Iris Leopoldseder, Gymnasium Freistadt


Inja Kargl: Das Spiel mit der Zeit

 Prolog, Sommer 1932, Österreich
Elisabeth konnte nicht sagen, was sie weckte. Vielleicht die Sonne, die durch das kleine Fenster schien. Vielleicht aber auch ein Geräusch von unten. Sie öffnete die Augen und lächelte. Heute war ihr Geburtstag. 16 Jahre. Ganz konnte sie es immer noch nicht glauben.
Sie ging hinaus auf den Gang. Da hörte sie schon ihre Familie, die unten wohl noch die letzten Vorbereitungen machte. Elisabeths Lächeln wurde breiter und strahlender. Im Eiltempo zog sie sich an und lief die Treppe hinunter. Im Esszimmer wurde sie bereits erwartet.
Ihre Eltern und ihre große Schwester saßen am Tisch. Vor ihnen stand ein kleiner Geburtstagskuchen. Christina musterte ihre kleine Schwester warm, als hätte sie sich mit ihren nun 16 Jahren endgültig in eine Dame verwandelt. Ihre Mutter lächelte und ihre Augen strahlten. Der Vater erhob sich, als seine jüngste Tochter den Raum betrat. Er schritt auf Elisabeth zu, die vor Freude auf der Stelle tanzte. Er verbeugte sich, nahm ihre Hand und küsste sie. Dann trat er einen Schritt zurück und musterte sie. Tränen bildeten sich in seinem Auge. „Meine Elisabeth“, sagte er mit einer leicht heiseren, tiefen Stimme.
Nun konnte Elisabeth sich nicht mehr halten. Sie umarmte ihren Vater stürmisch, sodass dieser beinahe das Gleichgewicht verlor, aber daraufhin ein fröhliches Lachen vernehmen ließ. Die Mutter und die Schwester hatten ebenfalls Tränen in den Augen, als sie sich etwas weniger stürmisch an der Umarmung beteiligten.
Elisabeth war einfach nur glücklich, als sie ihre liebsten Menschen umarmten. Sie konnte auch nicht sagen, wie lange sie so verharrten. Schließlich war es doch ihr Vater, der seine Frau und seine beiden Töchter sanft aber entschieden von sich schob.
„16, ja?“, wisperte ihre Mutter und Tränen rannen ihr erneut über das Gesicht. Auch Elisabeths Gesicht war nass von ihren eigenen Tränen und von denen ihrer Schwester. Unbeholfen wischte sie sich mit dem Handrücken über die Augen.

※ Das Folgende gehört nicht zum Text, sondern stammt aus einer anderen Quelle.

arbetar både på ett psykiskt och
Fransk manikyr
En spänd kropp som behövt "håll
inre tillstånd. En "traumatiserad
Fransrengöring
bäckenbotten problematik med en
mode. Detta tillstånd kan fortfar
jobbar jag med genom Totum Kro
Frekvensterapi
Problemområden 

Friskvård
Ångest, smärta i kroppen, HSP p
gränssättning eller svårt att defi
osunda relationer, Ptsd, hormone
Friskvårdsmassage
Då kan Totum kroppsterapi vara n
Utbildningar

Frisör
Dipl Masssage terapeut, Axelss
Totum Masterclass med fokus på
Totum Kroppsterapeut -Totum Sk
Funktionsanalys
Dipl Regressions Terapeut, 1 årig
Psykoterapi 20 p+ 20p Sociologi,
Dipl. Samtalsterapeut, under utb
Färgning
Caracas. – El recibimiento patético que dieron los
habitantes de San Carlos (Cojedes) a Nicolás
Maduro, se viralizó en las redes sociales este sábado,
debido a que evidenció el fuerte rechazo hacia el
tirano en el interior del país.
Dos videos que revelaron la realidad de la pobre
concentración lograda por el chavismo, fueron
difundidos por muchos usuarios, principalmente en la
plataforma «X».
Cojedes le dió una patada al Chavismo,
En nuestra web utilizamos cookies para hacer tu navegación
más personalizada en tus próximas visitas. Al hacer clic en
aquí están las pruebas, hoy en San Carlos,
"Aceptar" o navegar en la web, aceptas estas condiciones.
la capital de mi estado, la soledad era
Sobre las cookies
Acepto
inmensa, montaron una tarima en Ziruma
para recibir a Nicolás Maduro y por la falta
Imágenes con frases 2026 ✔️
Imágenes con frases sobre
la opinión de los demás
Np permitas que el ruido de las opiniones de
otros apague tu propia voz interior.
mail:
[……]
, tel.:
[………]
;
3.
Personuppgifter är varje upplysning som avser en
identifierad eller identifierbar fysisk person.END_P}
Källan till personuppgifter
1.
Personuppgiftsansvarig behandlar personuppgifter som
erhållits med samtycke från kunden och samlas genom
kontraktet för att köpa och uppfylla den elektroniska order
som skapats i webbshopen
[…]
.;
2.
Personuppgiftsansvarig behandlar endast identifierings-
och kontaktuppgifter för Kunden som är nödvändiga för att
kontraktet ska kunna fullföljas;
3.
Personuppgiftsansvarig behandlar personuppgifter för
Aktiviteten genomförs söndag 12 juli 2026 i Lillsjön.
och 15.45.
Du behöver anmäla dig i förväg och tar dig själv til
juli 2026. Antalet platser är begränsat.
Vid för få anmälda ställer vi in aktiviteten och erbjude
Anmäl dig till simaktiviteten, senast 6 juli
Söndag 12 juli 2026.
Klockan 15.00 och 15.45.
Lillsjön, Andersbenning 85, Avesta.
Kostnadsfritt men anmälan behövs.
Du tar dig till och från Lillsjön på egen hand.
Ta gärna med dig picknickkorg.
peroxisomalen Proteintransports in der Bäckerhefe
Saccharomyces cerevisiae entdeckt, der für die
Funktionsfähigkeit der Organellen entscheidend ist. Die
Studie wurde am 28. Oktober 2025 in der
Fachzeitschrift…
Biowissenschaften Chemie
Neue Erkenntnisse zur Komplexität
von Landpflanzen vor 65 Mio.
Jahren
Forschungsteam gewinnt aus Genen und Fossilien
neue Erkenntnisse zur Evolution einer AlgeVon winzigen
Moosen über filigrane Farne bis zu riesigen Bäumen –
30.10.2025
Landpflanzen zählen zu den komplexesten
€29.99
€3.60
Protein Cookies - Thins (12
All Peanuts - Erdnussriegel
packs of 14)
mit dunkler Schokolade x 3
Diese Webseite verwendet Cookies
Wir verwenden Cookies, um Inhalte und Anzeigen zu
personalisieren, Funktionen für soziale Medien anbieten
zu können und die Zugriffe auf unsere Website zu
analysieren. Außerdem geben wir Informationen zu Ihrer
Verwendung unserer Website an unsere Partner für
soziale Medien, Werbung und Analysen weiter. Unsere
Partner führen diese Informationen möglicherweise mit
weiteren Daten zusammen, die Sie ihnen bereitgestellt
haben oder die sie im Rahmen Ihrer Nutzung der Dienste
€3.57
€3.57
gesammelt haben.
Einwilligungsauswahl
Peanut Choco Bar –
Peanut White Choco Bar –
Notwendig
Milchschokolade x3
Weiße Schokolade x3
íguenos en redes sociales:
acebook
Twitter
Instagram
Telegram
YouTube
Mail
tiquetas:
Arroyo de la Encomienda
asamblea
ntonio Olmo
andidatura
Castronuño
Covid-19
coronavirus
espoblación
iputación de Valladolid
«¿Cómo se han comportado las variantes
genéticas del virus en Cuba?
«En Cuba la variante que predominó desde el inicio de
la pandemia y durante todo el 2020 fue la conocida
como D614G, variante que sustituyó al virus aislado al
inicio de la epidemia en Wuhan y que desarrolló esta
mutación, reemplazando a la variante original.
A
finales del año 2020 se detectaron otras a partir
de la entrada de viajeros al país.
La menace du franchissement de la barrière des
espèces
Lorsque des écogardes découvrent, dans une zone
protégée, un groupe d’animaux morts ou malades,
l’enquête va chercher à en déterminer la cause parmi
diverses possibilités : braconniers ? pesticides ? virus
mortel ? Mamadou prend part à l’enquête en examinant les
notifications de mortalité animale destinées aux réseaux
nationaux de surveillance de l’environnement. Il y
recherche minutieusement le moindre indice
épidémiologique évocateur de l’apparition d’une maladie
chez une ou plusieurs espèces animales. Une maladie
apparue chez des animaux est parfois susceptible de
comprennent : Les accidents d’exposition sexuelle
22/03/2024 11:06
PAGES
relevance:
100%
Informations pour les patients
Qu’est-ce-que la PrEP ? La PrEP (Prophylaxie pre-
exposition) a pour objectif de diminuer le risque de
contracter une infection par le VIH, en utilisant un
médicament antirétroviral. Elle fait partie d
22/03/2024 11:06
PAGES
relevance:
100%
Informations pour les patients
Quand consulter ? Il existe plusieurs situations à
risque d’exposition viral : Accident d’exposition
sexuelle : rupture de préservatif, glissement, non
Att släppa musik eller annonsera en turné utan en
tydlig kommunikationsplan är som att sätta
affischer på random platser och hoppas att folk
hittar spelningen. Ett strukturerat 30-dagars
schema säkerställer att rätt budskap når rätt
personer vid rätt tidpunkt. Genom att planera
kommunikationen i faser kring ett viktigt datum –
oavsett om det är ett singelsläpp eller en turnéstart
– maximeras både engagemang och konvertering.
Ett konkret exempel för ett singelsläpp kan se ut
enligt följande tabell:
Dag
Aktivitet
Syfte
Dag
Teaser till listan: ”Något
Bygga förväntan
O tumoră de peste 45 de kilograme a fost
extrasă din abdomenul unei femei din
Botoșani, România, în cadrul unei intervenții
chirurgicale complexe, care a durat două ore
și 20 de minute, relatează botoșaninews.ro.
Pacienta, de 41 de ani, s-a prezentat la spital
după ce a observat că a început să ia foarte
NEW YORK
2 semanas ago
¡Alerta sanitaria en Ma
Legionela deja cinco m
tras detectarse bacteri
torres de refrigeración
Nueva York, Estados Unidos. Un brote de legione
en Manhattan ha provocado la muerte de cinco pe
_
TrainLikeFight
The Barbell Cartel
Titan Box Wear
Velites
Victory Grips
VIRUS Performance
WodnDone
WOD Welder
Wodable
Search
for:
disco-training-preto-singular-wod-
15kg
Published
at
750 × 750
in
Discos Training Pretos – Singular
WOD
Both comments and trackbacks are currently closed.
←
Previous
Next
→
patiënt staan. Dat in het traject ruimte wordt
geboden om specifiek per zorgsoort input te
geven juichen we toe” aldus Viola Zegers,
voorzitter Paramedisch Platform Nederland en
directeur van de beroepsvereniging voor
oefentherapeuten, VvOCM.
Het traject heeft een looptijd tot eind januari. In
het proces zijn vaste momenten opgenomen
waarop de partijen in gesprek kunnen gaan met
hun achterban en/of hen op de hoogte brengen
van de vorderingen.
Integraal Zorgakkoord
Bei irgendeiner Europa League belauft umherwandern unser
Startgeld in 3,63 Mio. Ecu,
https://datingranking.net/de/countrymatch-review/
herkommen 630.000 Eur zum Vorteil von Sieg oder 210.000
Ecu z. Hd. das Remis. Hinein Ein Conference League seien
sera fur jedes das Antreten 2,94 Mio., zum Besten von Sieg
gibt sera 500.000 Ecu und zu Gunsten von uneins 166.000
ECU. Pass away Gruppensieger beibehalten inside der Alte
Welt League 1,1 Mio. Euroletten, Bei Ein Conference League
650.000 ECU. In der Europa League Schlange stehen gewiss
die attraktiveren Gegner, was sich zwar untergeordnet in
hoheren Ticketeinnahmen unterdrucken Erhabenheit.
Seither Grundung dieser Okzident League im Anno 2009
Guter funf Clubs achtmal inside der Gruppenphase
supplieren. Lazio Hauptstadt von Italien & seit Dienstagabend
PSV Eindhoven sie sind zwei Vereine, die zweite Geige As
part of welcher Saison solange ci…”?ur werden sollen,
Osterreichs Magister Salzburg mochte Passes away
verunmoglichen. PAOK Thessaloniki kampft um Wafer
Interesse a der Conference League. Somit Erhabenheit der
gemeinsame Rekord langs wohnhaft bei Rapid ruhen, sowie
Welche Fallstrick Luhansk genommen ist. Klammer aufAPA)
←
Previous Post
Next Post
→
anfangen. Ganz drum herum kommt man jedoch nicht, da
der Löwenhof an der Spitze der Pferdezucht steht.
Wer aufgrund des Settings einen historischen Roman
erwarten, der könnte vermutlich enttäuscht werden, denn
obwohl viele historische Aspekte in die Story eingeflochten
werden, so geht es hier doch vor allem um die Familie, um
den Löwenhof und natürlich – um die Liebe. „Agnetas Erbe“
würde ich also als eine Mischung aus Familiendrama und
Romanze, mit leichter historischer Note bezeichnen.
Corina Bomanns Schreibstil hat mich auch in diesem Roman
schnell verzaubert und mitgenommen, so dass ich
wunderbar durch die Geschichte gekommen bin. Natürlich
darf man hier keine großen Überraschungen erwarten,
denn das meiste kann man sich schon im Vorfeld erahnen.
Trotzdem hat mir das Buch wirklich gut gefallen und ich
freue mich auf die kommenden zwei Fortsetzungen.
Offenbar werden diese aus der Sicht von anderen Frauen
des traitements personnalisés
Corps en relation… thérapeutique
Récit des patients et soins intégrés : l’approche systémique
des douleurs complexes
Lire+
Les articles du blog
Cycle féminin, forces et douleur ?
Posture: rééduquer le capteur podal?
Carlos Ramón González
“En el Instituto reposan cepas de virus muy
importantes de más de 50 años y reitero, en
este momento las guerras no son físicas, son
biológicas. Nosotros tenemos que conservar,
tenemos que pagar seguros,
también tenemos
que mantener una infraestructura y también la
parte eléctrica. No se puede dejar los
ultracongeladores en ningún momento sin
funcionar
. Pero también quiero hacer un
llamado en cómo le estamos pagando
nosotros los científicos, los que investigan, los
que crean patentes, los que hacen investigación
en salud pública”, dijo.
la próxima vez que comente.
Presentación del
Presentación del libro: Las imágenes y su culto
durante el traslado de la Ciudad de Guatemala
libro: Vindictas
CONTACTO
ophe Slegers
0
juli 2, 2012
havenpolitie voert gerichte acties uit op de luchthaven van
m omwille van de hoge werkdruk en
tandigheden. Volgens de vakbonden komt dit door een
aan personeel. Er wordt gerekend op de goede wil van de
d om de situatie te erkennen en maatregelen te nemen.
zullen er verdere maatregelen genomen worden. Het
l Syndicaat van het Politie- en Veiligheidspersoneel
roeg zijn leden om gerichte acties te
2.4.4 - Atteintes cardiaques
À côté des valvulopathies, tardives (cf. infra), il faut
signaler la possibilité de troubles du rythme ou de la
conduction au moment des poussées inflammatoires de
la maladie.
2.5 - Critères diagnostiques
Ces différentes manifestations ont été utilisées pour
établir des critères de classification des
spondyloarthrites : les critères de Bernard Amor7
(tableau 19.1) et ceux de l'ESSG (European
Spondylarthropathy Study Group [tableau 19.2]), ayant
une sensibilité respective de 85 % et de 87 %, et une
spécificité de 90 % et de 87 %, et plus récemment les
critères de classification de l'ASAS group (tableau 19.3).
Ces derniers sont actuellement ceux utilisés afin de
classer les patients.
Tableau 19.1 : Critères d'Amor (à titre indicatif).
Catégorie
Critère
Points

„Nun.“ Ihr Vater räusperte sich und setze sich wieder an den Tisch. Die restliche Familie tat es ihm gleich. Die weiblichen Familienmitglieder nahmen alle ein Taschentuch aus ihrem Morgenrock und wischten sich die Tränen fort.
Dann waren alle Blicke auf Elisabeth gerichtet, die von einem zum anderen sah und sich des übermütigen Lächelns in ihrem Gesicht noch immer nicht erwehren konnte. Ihr Vater und ihre Mutter tauschten einen vielsagenden Blick aus.
„Elisabeth“, begann ihr Vater „nun bist du 16 Jahre alt. Es ist Zeit, dass du es erfährst.“
Ihre Mutter bemühte sich nach Kräften, nicht wieder zu weinen. Doch ihr lächelnder Mund zitterte.
Elisabeths Lächeln trübte sich etwas. Was sollte sie erfahren? Egal, sie erfuhr etwas! Höchstwahrscheinlich eine Sache für Erwachsene!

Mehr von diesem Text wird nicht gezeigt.